►
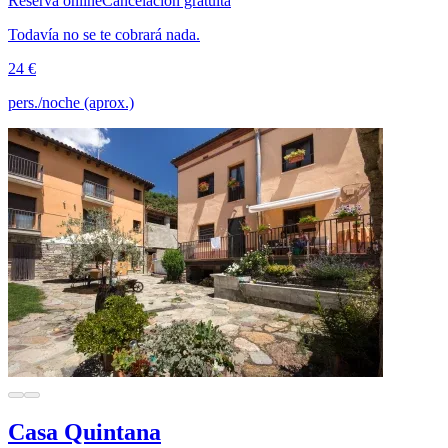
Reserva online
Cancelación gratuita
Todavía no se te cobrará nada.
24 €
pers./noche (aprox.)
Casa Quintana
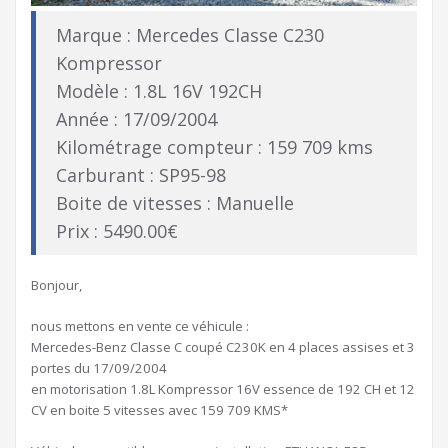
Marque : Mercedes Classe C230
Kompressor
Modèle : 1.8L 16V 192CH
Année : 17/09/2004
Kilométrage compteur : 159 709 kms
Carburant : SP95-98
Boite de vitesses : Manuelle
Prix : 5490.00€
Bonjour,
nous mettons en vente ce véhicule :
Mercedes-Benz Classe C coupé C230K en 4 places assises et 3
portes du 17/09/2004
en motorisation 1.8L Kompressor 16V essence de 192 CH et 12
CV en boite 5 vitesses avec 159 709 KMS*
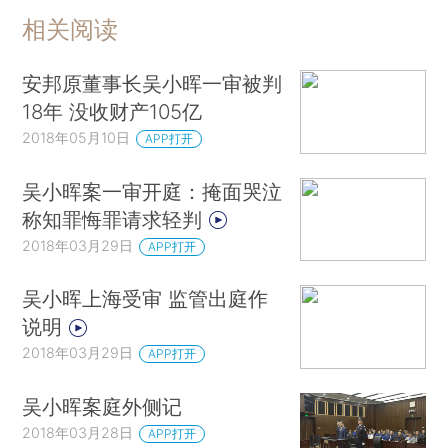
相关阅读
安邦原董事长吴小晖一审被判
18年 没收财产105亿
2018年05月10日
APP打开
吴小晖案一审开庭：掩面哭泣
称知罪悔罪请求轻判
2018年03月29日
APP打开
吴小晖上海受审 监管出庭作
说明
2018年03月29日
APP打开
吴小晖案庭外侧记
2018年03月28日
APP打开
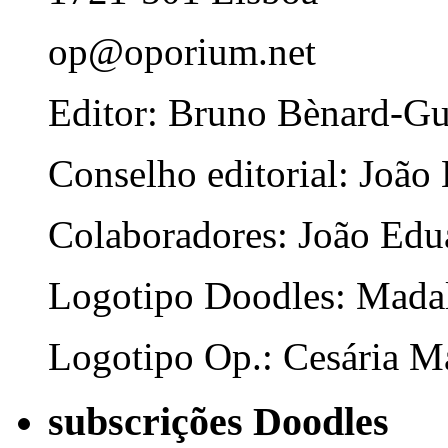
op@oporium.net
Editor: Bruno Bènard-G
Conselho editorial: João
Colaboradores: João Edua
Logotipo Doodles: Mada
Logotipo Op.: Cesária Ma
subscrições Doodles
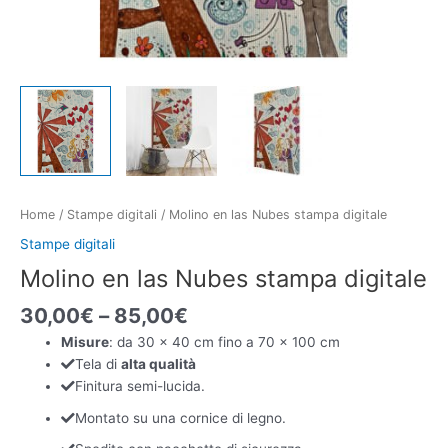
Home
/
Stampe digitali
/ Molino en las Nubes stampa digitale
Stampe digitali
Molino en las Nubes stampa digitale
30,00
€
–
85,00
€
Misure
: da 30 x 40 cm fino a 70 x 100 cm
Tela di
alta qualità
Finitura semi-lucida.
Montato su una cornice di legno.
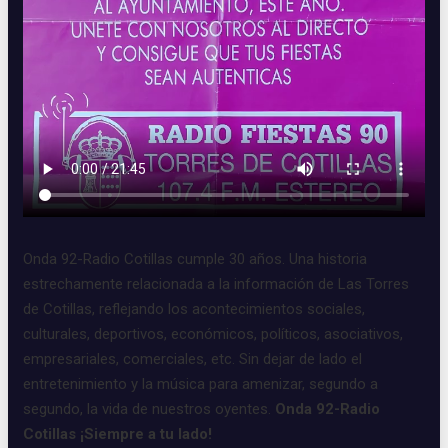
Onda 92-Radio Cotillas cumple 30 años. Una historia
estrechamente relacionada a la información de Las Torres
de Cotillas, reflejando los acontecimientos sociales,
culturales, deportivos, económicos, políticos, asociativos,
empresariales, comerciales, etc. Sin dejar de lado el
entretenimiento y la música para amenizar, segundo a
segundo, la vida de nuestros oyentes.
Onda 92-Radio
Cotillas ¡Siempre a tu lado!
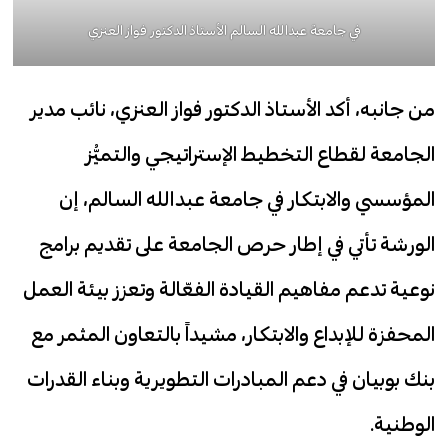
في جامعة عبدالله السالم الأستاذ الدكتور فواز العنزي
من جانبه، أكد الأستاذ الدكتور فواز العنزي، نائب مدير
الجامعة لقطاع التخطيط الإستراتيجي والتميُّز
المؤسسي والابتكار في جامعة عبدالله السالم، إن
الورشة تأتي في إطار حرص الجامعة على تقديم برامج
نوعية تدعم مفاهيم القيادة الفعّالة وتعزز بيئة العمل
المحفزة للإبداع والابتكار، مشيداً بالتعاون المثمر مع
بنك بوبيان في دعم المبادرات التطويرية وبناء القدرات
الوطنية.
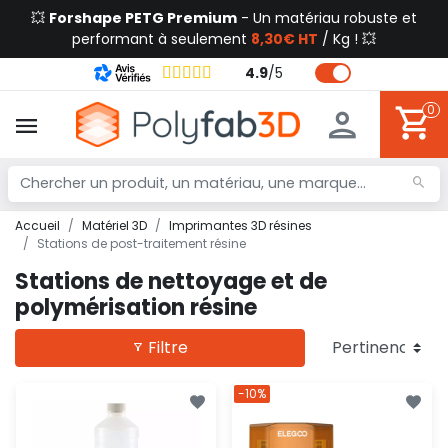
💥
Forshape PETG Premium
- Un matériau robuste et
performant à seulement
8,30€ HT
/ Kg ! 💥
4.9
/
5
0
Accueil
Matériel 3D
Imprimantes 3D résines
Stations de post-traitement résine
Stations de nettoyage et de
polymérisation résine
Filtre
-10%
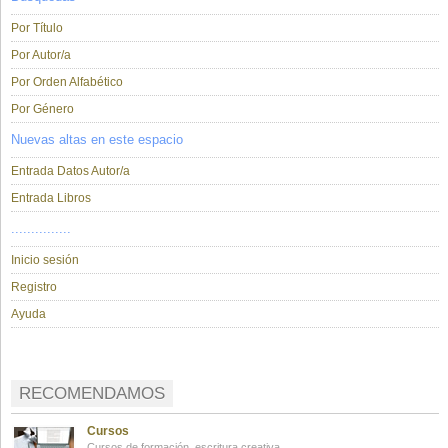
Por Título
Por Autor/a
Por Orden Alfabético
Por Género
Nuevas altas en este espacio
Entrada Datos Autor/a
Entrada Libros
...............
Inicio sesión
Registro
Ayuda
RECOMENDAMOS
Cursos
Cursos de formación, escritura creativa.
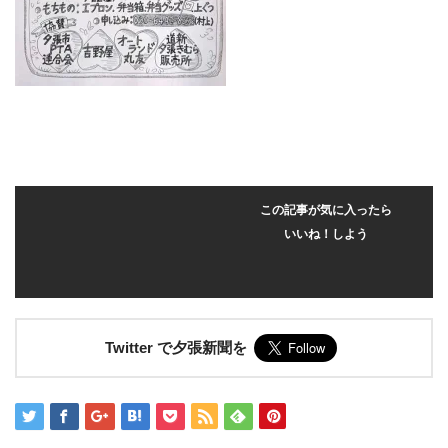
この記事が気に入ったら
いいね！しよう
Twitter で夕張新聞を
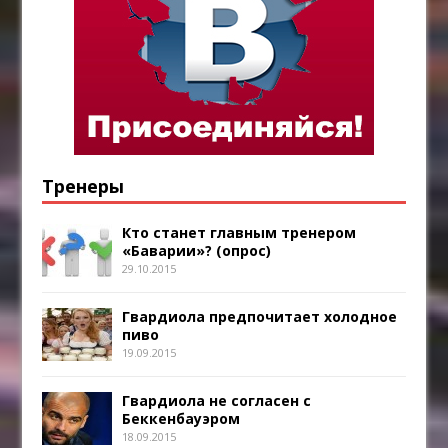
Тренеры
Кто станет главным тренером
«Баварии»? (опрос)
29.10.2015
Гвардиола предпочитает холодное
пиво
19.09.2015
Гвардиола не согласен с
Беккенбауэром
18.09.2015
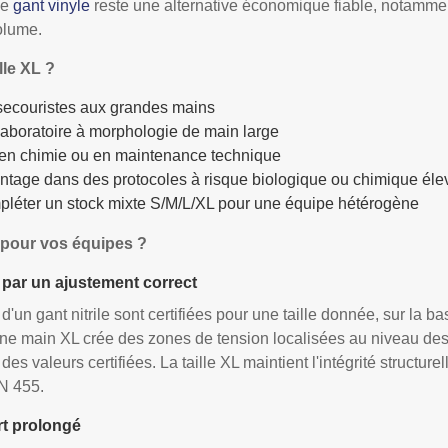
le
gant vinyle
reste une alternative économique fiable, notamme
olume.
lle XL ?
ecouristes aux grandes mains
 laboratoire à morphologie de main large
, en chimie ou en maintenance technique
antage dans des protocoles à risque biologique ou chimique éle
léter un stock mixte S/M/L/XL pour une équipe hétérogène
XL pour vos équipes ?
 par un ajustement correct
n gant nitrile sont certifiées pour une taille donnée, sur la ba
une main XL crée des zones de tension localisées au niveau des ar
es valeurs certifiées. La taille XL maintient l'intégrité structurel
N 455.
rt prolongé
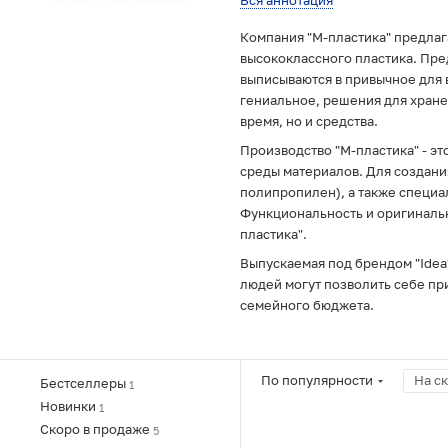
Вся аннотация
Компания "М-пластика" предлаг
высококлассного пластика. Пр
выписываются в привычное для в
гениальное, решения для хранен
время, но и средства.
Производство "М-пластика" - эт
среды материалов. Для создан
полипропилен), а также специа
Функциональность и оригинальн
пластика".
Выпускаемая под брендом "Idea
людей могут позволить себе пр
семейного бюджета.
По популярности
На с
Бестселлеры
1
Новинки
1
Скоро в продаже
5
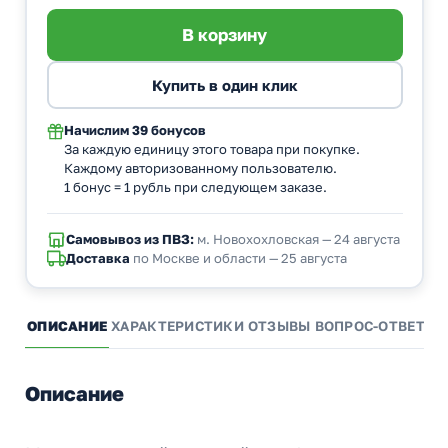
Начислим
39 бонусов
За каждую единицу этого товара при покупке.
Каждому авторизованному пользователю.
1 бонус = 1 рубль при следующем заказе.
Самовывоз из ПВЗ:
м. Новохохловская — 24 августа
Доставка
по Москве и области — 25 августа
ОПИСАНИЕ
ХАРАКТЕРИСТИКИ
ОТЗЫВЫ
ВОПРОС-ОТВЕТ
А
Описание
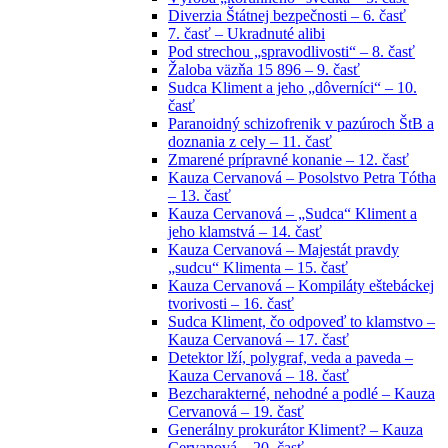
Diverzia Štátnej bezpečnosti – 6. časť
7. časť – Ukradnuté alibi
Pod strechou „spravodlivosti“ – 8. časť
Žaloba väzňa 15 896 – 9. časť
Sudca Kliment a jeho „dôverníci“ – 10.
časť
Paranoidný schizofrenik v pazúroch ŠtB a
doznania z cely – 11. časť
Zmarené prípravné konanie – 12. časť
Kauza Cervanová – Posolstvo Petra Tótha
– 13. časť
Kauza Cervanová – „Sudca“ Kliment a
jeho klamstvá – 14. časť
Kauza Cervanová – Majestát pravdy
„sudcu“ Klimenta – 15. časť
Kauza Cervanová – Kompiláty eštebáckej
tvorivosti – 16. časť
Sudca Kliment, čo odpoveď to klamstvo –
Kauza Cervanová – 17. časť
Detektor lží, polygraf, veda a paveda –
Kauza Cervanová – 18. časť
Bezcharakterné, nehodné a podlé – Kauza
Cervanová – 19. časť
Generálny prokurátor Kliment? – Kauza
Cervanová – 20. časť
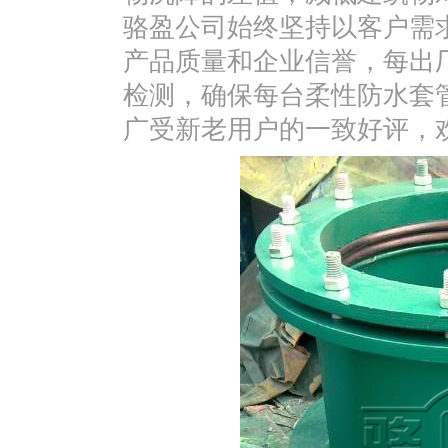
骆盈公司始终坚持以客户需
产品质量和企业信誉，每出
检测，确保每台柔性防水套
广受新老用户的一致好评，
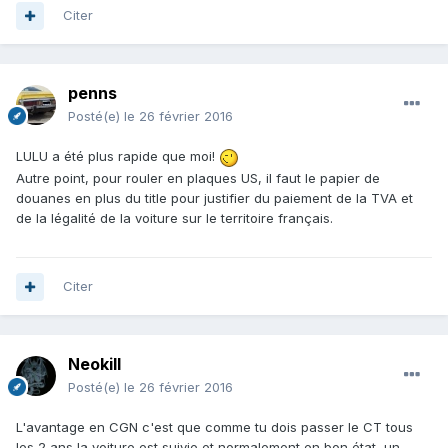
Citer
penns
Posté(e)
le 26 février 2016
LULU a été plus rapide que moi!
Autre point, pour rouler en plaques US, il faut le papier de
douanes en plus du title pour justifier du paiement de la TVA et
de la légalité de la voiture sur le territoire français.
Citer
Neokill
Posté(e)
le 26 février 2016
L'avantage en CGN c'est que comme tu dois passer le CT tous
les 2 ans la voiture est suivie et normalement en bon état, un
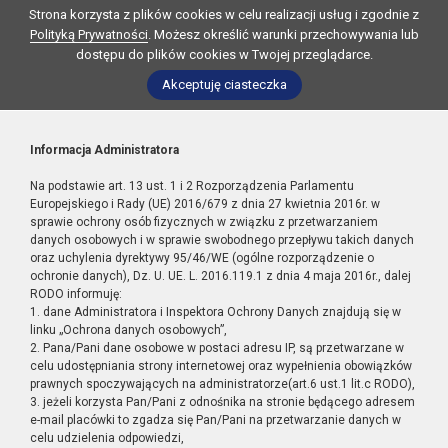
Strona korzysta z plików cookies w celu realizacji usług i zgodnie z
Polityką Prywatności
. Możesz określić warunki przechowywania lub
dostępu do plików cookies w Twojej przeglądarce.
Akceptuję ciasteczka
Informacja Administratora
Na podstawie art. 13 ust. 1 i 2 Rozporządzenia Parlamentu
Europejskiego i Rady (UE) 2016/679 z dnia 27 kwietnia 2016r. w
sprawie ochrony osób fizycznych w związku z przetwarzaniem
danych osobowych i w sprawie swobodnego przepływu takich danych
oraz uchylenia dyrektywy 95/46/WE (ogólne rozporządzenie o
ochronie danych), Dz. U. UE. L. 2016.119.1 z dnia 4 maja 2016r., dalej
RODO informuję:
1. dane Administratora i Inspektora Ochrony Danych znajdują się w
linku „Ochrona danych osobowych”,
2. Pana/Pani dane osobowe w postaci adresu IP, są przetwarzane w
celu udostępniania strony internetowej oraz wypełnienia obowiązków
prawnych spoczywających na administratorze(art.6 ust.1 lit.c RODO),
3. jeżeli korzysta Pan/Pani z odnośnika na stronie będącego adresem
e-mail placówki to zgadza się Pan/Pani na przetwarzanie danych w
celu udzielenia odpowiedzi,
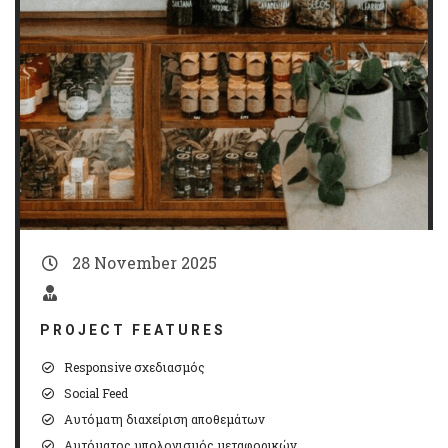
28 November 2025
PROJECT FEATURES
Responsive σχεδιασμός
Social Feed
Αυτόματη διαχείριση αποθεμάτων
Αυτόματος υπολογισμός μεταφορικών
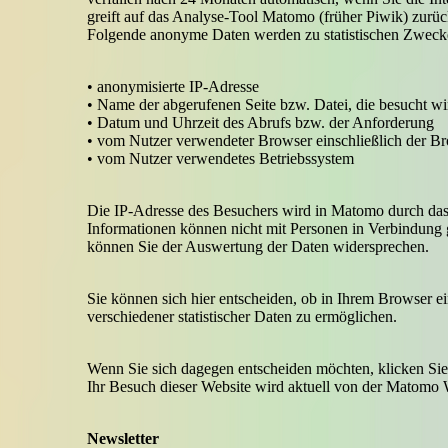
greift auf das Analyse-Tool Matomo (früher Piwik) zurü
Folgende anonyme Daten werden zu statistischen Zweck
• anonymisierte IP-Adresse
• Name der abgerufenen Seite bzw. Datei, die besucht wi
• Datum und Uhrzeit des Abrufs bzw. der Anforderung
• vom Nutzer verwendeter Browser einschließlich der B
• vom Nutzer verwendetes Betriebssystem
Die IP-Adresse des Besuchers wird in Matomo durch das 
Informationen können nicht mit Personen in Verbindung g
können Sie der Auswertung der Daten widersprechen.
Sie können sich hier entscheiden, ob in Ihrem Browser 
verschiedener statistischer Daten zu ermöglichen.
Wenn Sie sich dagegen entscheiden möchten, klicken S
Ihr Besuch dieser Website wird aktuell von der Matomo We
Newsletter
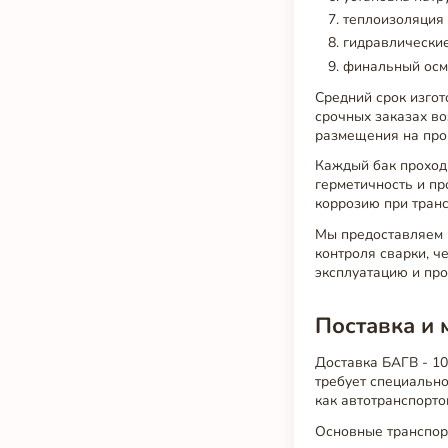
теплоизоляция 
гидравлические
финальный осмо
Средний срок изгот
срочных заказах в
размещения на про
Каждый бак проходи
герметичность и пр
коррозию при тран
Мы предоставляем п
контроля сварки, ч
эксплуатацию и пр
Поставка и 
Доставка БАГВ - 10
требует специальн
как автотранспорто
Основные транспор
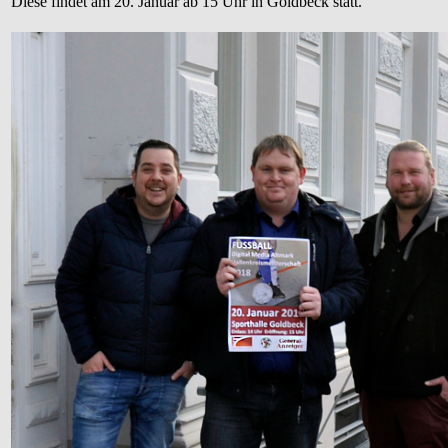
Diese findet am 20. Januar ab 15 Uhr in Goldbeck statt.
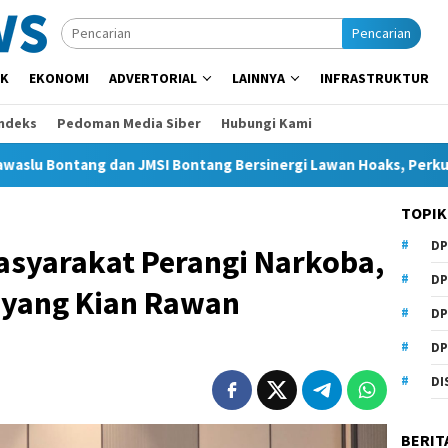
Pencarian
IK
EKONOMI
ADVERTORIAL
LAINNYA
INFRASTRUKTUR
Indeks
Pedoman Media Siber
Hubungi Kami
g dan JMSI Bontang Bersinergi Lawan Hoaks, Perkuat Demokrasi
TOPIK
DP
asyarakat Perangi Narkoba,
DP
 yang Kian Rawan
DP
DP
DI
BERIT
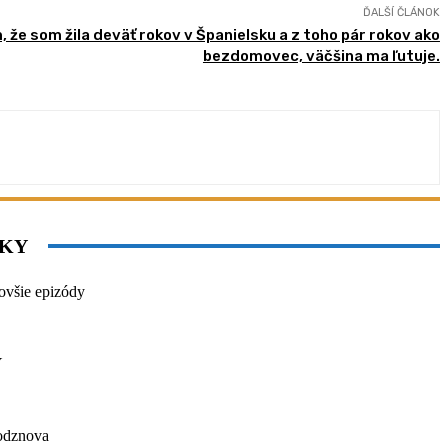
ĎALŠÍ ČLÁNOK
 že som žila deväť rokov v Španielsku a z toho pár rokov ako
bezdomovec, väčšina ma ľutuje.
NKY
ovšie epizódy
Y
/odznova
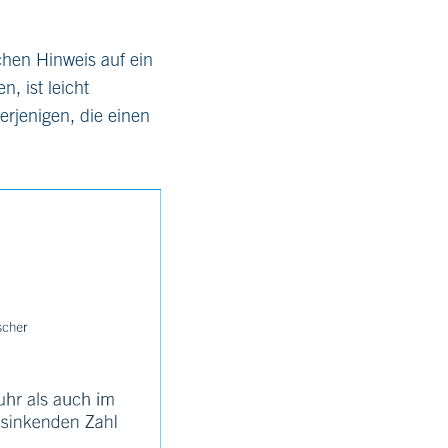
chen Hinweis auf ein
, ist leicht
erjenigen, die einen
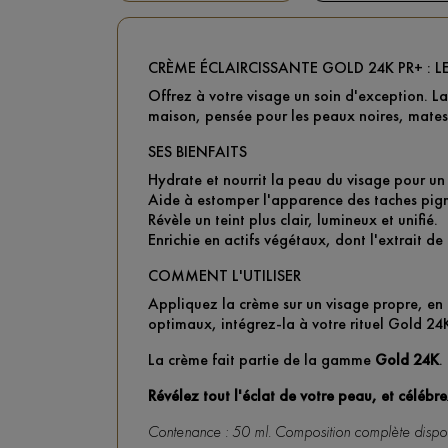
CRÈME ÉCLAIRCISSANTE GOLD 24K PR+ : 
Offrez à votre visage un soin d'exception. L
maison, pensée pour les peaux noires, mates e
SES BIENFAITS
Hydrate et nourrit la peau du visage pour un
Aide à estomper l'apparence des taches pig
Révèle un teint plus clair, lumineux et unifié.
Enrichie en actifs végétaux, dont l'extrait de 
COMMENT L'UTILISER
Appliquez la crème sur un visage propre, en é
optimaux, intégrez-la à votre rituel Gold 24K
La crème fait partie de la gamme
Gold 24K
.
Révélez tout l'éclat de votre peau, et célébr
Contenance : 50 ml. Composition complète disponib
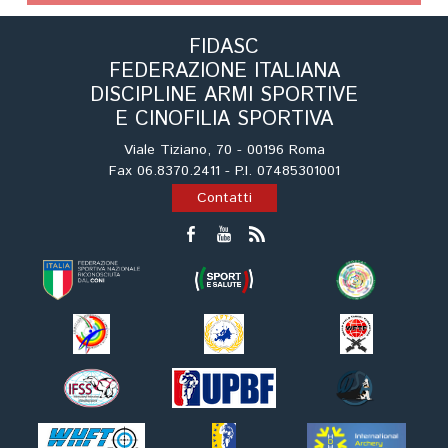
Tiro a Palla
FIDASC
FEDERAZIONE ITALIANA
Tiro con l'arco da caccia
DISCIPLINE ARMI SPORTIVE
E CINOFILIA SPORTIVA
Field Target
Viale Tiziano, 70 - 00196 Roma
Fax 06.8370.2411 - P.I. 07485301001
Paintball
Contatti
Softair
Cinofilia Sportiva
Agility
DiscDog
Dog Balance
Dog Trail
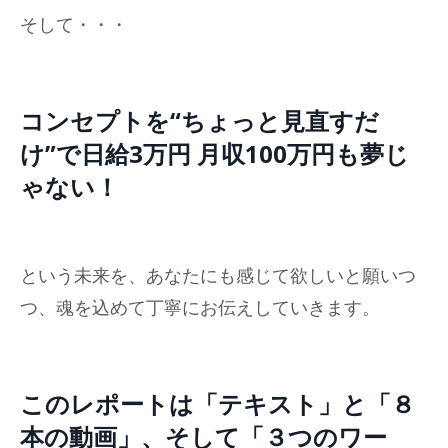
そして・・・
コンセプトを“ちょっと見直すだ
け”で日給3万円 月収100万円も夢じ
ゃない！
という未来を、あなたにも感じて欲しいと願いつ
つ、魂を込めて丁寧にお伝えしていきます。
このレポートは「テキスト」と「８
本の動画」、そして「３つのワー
◄
__TASK GOAL__. Return the lines of the records word for word, starting with the line that contains "greift auf das" and going on through the line that contains "erjenigen, die einen", both included. Leave the pictures out of your answer.

__EXERCISE ANSWER__.
greift auf das Analyse-Tool Matomo (früher Piwik) zurü
Folgende anonyme Daten werden zu statistischen Zweck
• anonymisierte IP-Adresse
• Name der abgerufenen Seite bzw. Datei, die besucht wi
• Datum und Uhrzeit des Abrufs bzw. der Anforderung
• vom Nutzer verwendeter Browser einschließlich der B
• vom Nutzer verwendetes Betriebssystem
Die IP-Adresse des Besuchers wird in Matomo durch das 
Informationen können nicht mit Personen in Verbindung g
können Sie der Auswertung der Daten widersprechen.
Sie können sich hier entscheiden, ob in Ihrem Browser 
verschiedener statistischer Daten zu ermöglichen.
Wenn Sie sich dagegen entscheiden möchten, klicken S
Ihr Besuch dieser Website wird aktuell von der Matomo We
Newsletter
теплоизоляция 
гидравлические
финальный осмо
Средний срок изгот
срочных заказах в
размещения на про
Каждый бак проходи
герметичность и пр
коррозию при тран
Мы предоставляем п
контроля сварки, ч
эксплуатацию и пр
Поставка и 
Доставка БАГВ - 10
требует специальн
как автотранспорто
Основные транспор
Diese findet am 20. Januar ab 15 Uhr in Goldbeck statt.
Pencarian
IK
EKONOMI
ADVERTORIAL
LAINNYA
INFRASTRUKTUR
Indeks
Pedoman Media Siber
Hubungi Kami
g dan JMSI Bontang Bersinergi Lawan Hoaks, Perkuat Demokrasi
TOPIK
DP
asyarakat Perangi Narkoba,
DP
 yang Kian Rawan
DP
DP
DI
BERIT
ĎALŠÍ ČLÁNOK
 že som žila deväť rokov v Španielsku a z toho pár rokov ako
bezdomovec, väčšina ma ľutuje.
NKY
ovšie epizódy
Y
/odznova
chen Hinweis auf ein
, ist leicht
erjenigen, die einen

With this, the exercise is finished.